Wednesday, July 13, 2005

IRAQ STRATEGY

I've been hearing two main arguments: (1) We should not be there and should withdraw, and (2) we are there so we must do what is necessary to win. Lately I'm hearing a third, (3) because we are there, we must withdraw. It's not a new argument, just getting new ink. It is the argument that suicide bombers are motivated by the desire to get rid of Western occupation, and that more Western occupation produces easier recruitment for suicide bombers. For example, there were no suicide bombers from Iraq before occupation, now there are lots. There are none from Sudan despite its brutal Muslim regime. There are lots from Saudi Arabia. It argues that withdrawal would relieve the threat - something Bush is not prepared to agree with. The argument is presently cogently, backed by hard data, here.

Expect Dems to borrow heavily from Pat Buchanan in its campaign rhetoric next year. And do not expect Bush to have good counterarguments beyond what he has already said.

For me, I have a hard time getting past the simple logic that when somebody punches you, you must punch back. The question has always been whether Iraq was the right enemy. The adminstration has never explained its (real) strategic reason for choosing Iraq. I'm sure they have a strategy, but Americans do not know what it is, and that has always troubled me.

1 comment:

Tom said...

I think Bush has to be vague in his strategy since the enemy is listening. It's a positive that terrorists are coming to Iraq from countries we cannot invade (like Saudi Arabia). It gives us a chance to kill them without going to war against their homeland.

The Buchanans hate globalism as much as the terrorists. Pat doesn't like cheap foriegn labor and the mulims don't like American culture.
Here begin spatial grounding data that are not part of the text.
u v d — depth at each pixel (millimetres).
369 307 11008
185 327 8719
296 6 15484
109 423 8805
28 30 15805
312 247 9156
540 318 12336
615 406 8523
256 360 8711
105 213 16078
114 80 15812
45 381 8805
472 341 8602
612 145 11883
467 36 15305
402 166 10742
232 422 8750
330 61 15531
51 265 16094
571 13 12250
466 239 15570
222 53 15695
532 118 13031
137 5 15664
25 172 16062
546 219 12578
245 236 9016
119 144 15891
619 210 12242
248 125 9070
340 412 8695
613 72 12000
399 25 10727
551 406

It's not whether Pat's arguments are right or wrong. We just no longer live in a world where his solutions are possible. The American government knows that it cannot isolate itself, because individual compaines that employ Americans will stay engaged in the world. If the American government ignores the world it will have a big impact on our economy.

Pat's right that it all goes back to World War II, but once we decided to eliminate Hitler, we couldn't return to isolationism. Pat seems to think that we can change that reality now. I doubt our economy would be as strong today if we had stayed isolationist back then. Without rescuing Europe we'd hardly have a market for our products. But we would have avoided Vietnam and most likely 911. That's the trade-off.

And who knows what would have happened with the Soviet Union. Another peace treaty between Hitler and Stalin may have given the world two enemies of freedom that could have chewed up 75% of the world.

Invading Iraq has brought many positives. The freed Iraqis have had an election and even Khadaffi has given up his weapons. Just like our choices in the early 1940s make it impossible to return to the old ways, the things happening now in the Middle East will forever change politics there. The road will be bumpy and critics will scream, and even if the Bush Administration cannot articulate the arguments for this invasion very well, history will see this as a pivitol moment nonetheless.

I just wish Bush would explain why the working people of this country must continue to service a growing debt to satisfy the pork cravings of every last congressman.